Continuous Improvement

Annually, the performance of the entire aging infrastructure management program should be reviewed, the Asset Base Model and the Geographic Locational Model and all planning and decision-support tools and processes should be examined as to efficacy and possible improvements that could be made, and improvements should be made where they appear to be cost effective. All the assumptions made and small factors left out initially were, in time, re-examined.

Aging Infrastructures Never Go Away

The examples and discussions throughout this book all make for the same “big picture” conclusion: aging infrastructures will be with the utility forever. No matter that once upon a time every element in every utility system was new: any modern power system has a large portion of very old equipment. When managed well, an aging infrastructure continues to have elements within it that age, and continues to have some elements within it that are quite old. Among the most cost-effective strategies available to “fight” the effects of aging infrastructures is life extension – make the equipment last longer so that eventually it becomes even older.

Therefore, a well-designed and executed aging management program will extend life, and keep old equipment longer. Optimization will result in this management program reaching a sustainable point: the infrastructure will have that portion of old equipment on an ongoing basis.

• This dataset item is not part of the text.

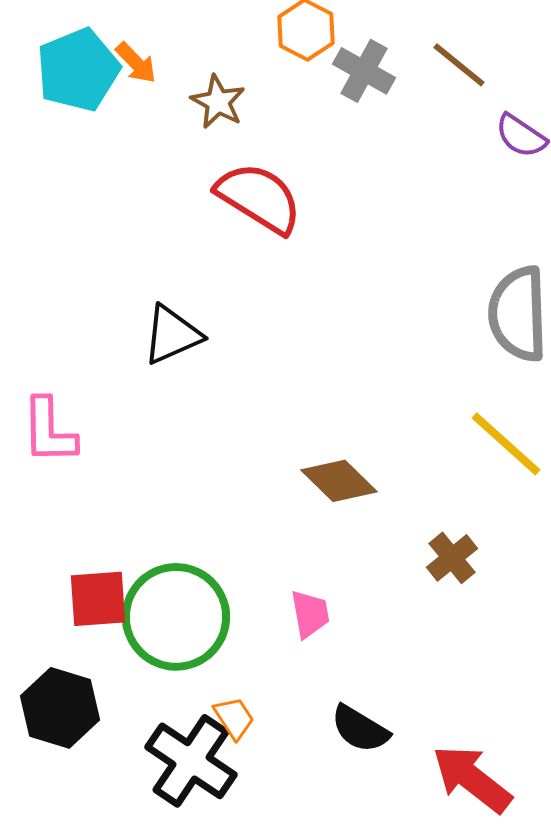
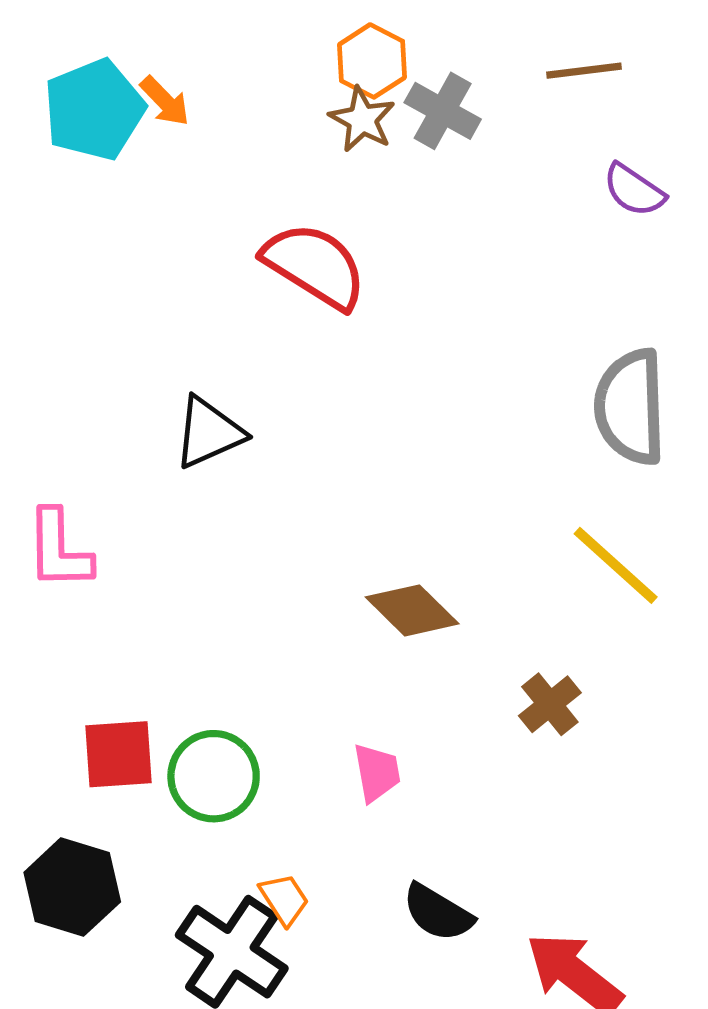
brown line: (459, 65) -> (584, 71), moved, turned -46
brown star: (218, 102) -> (362, 119), moved
green circle: (176, 617) -> (214, 776), size x0.7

Therefore, Aging Infrastructure Management Programs Are a Permanent Fixture for Utilities

Today the analysis, planning, and maintenance programs needed to manage aging infrastructures are new to many companies – activities forced on them by the realization that they must manage an aspect of their systems they did not have to address in the past. But these challenges are not going away: the aging infrastructures will be with the utilities forever, and thus the programs needed to manage them will be, too. For this reason aging infrastructure management programs should not be treated as one-time-only projects. Electric utilities need to weave the tools, processes, and resources needed to handle aging into their mainstream institutionalized processes and organization, for they will be a necessary part of their future forever.